However well-meaning, Mother’s Day messages from the pulpit can be disturbing as well. Amy, who married later in life and is mom to stepchildren, told me she is weary of sermons that glorify motherhood and tending a home. Some pastors go so far as to say or imply that a life of motherhood and housekeeping is a woman’s highest calling. Judy, a theologian who teaches around the world, recalls a Mother’s Day sermon on the Proverbs 31 woman ending with an admonition for all women to recommit themselves to domestic tasks and to “working with their hands.” Carrie, a devoted mother of five who has beautifully cared for her home and family, tells me after the day’s specially-themed sermon on motherhood, inevitably, she leaves feeling like a failure. Let us all confess: Mother’s Day is a mess.

At this point, though, I want to pause and give a bouquet to every pastor. Whatever the mistakes and insensitivities, ministers have an impossible job as they face Mother’s Day. How can they honor mothers without wounding others in their congregation? Most deserve kudos for bravely stepping into this minefield. But perhaps they shouldn’t even try?

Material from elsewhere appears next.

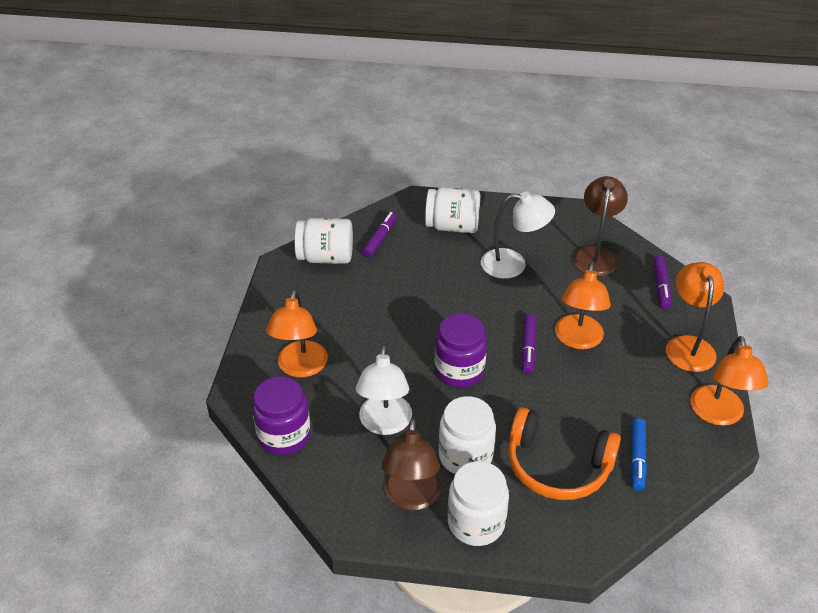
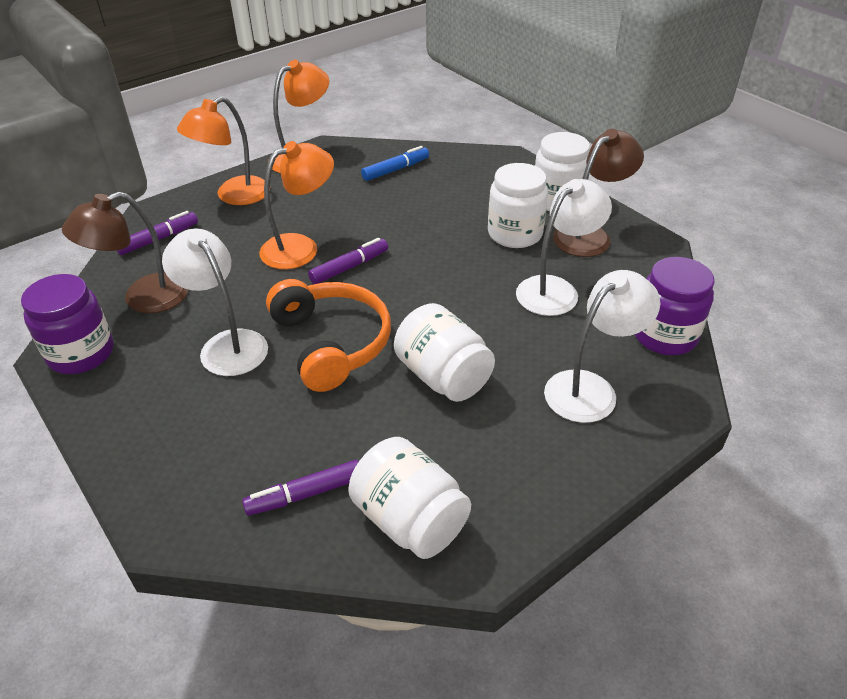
camera: 135 degrees left, 0 degrees up
orange lamp [266,290,328,377] -> white lamp [544,270,660,423]
white jar [425,187,480,233] -> white jar moved to [394,303,495,402]
purple jar [435,313,487,387] -> purple jar moved to [21,274,114,374]
orange headphones [508,407,621,500] -> orange headphones moved to [266,279,391,392]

Many of the 150 respondents I asked said, “Leave Mother’s Day to Hallmark and leave church for worshiping Jesus.” But I protest.

We can’t—and shouldn’t—ignore it

We can’t ignore Mother’s Day in church any more than we can ignore Christmas—nor should we. The world blares messages of consumerism, yes, but also of love and appreciation for mothers. For the church to stay silent would be worse than celebrating it badly. All of us who mother (whether we work outside the home or not) need this affirmation and encouragement in a culture that appears increasingly to honor work and career above raising children. Despite the sometimes unbiblical hyperbole we may hear in sermons (that motherhood is our highest calling), the truth remains that mothering is a high calling, designed by God himself as a crucible of love, blessing, and regeneration. Mary, the mother of Jesus, reminds us all to willingly offer our bodies and lives for the bringing of life and the redemptive purposes of God. Mothers in the trenches can forget this. During the 20-plus years I was either pregnant, nursing, or potty training, I struggled, unseen and silent, with combat fatigue and exhaustion. During that period in particular, Mother’s Day—at home and at church—offered a day of renewal and remembrance.

And remembrance is biblical. The fifth commandment, “Honor your father and your mother” (Ex. 20:12), was hardly an afterthought of God’s. It was and still is essential to the well-being of God’s people. Of course handing out gifts in church one day a year doesn’t allow us to tick that command off our to-do list, but it does afford us a moment to corporately respect and pay tribute to those who gave us life, regardless of their character.